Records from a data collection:
--

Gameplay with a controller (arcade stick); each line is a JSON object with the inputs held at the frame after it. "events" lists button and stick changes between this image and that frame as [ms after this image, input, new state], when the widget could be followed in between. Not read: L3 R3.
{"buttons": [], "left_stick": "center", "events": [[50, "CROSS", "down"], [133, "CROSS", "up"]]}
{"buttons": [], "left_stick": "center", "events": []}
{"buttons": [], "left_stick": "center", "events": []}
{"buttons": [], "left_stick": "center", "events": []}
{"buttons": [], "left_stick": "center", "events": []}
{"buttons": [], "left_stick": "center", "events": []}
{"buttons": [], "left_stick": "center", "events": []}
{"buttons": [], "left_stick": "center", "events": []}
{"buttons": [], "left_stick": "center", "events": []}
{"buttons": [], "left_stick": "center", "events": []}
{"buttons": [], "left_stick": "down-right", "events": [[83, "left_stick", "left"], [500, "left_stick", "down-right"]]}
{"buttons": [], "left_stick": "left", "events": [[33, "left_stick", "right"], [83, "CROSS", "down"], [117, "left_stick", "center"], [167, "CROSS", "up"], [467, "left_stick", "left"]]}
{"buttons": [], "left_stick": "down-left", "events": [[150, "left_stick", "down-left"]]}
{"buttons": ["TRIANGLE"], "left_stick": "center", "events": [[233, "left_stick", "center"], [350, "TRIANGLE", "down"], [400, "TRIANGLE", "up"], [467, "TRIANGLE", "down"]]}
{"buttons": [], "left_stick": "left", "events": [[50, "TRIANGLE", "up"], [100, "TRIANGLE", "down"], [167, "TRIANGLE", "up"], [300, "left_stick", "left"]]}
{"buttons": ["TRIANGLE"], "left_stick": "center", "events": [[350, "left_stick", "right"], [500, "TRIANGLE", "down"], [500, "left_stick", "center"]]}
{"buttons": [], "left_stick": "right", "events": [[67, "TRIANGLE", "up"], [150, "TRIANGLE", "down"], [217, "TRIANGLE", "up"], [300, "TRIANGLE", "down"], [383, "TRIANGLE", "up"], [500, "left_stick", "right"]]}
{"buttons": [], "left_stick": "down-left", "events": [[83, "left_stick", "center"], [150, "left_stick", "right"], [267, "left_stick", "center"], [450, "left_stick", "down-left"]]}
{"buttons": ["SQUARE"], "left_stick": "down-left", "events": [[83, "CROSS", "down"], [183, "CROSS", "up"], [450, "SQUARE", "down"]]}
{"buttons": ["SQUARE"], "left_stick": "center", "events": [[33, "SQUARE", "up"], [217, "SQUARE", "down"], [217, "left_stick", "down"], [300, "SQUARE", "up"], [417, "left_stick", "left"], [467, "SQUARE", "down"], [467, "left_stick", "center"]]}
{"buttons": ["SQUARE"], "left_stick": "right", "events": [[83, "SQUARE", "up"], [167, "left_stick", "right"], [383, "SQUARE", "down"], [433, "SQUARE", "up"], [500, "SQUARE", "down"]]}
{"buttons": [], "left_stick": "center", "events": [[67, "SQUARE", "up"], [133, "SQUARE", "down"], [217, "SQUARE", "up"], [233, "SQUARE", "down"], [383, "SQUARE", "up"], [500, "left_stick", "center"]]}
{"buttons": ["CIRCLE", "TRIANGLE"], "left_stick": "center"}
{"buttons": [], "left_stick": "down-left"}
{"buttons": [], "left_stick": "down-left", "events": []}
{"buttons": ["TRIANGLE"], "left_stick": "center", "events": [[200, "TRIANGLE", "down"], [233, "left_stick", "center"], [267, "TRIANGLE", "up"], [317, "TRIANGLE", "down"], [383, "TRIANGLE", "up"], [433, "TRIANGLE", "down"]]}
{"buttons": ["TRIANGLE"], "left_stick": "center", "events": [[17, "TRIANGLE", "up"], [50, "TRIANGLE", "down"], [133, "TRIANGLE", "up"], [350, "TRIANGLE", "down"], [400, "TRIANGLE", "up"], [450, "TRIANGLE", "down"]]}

--

* [Your assignment] Scan the data above for the string "SQUARE" and copy each line where it appears.

* [Response area]
{"buttons": ["SQUARE"], "left_stick": "down-left", "events": [[83, "CROSS", "down"], [183, "CROSS", "up"], [450, "SQUARE", "down"]]}
{"buttons": ["SQUARE"], "left_stick": "center", "events": [[33, "SQUARE", "up"], [217, "SQUARE", "down"], [217, "left_stick", "down"], [300, "SQUARE", "up"], [417, "left_stick", "left"], [467, "SQUARE", "down"], [467, "left_stick", "center"]]}
{"buttons": ["SQUARE"], "left_stick": "right", "events": [[83, "SQUARE", "up"], [167, "left_stick", "right"], [383, "SQUARE", "down"], [433, "SQUARE", "up"], [500, "SQUARE", "down"]]}
{"buttons": [], "left_stick": "center", "events": [[67, "SQUARE", "up"], [133, "SQUARE", "down"], [217, "SQUARE", "up"], [233, "SQUARE", "down"], [383, "SQUARE", "up"], [500, "left_stick", "center"]]}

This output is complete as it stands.